Explore the material —
1. Please retype the part of the patent claims that begins at the words "10. The method" and stops after "a highest score.".
2. Render this sentence from the patent claims in Spanish: "The method as claimed in claim 1, wherein the family of alignments comprises an exponential number of alignments."

Text block —
5. The method as claimed in claim 1, wherein said extending of each
of the target hypotheses comprises computing an associated score
for each extended target hypothesis based upon a language model
score and a translation model score.
6. The method as claimed in claim 4, further comprising, in each
phase, classifying the extended target hypotheses into classes and
retaining a subset of hypotheses in each class for processing in
subsequent phases, wherein said retaining is based upon scores
associated with each hypothesis.
7. The method as claimed in claim 6, wherein the classes comprise
at least one of: a class of hypotheses having the same last two
words in a partial translation; a class of hypotheses having a same
fertility of the last word in the partial translation; and a class
of hypotheses having a same central word in a tablet of the last
word in the partial translation.
8. The method as claimed in claim 1, further comprising pruning the
extended target hypotheses by discarding extended target hypotheses
having an associated score that is less than a geometric mean of
the family of extended target hypotheses.
9. The method as claimed in claim 4, further comprising pruning, in
each phase, the extended target hypotheses by discarding extended
target hypotheses having an associated score that is less than the
score associated with the generator hypothesis for a current
phase.
10. The method according to claim 1, wherein each alignment has an
associated set of tablets and the set of modified alignments is
generated by swapping the tablets associated with the first
alignment.
11. The method according to claim 10, wherein a second score is
determined for each of the set of modified alignments and said
selecting selects a modified alignment having a highest score.
12. The method as claimed in claim 1, wherein the family of
alignments comprises an exponential number of alignments.
13. The method as claimed in claim 1, wherein said building of said
family of alignments comprises using a Viterbi alignment
technique.
14. The method as claimed in claim 1, wherein said determining of
said first alignment and said hypothesis comprises using a dynamic
programming.

Extracted data —

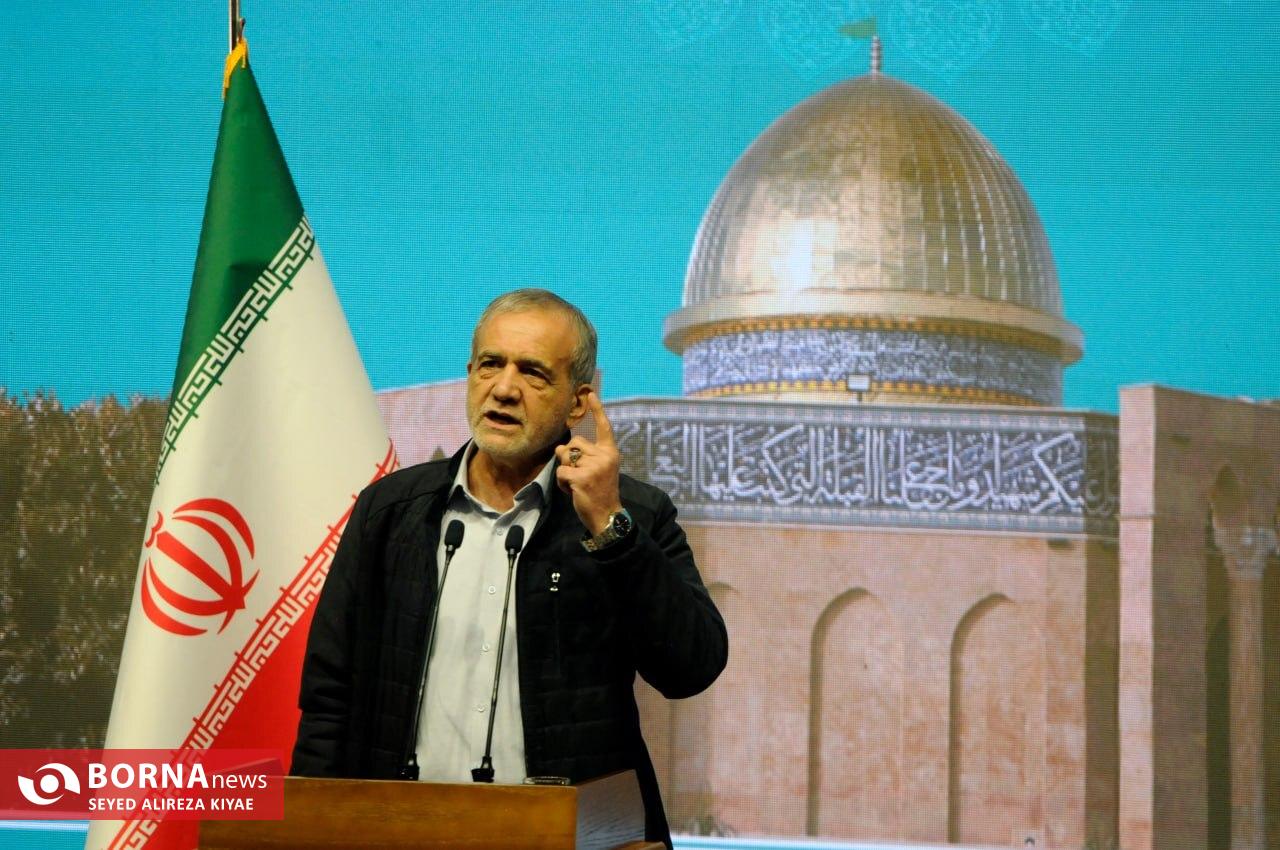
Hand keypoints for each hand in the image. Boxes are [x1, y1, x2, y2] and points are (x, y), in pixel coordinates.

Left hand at [554, 391, 621, 535]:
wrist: (607, 516)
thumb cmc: (601, 492)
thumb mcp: (599, 470)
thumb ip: (585, 456)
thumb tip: (561, 448)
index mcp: (610, 453)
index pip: (604, 427)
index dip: (597, 410)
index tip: (591, 393)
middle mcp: (604, 456)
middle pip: (574, 443)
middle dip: (570, 457)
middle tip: (581, 476)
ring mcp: (593, 467)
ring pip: (565, 457)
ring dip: (565, 471)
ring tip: (577, 484)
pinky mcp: (581, 478)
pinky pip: (560, 472)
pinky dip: (562, 483)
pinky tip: (573, 491)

Answers for each item —
1.
10. The method according to claim 1, wherein each alignment has an
associated set of tablets and the set of modified alignments is
generated by swapping the tablets associated with the first
alignment.
11. The method according to claim 10, wherein a second score is
determined for each of the set of modified alignments and said
selecting selects a modified alignment having a highest score.

2. El método según la reivindicación 1, en el que la familia de alineamientos comprende un número exponencial de alineamientos.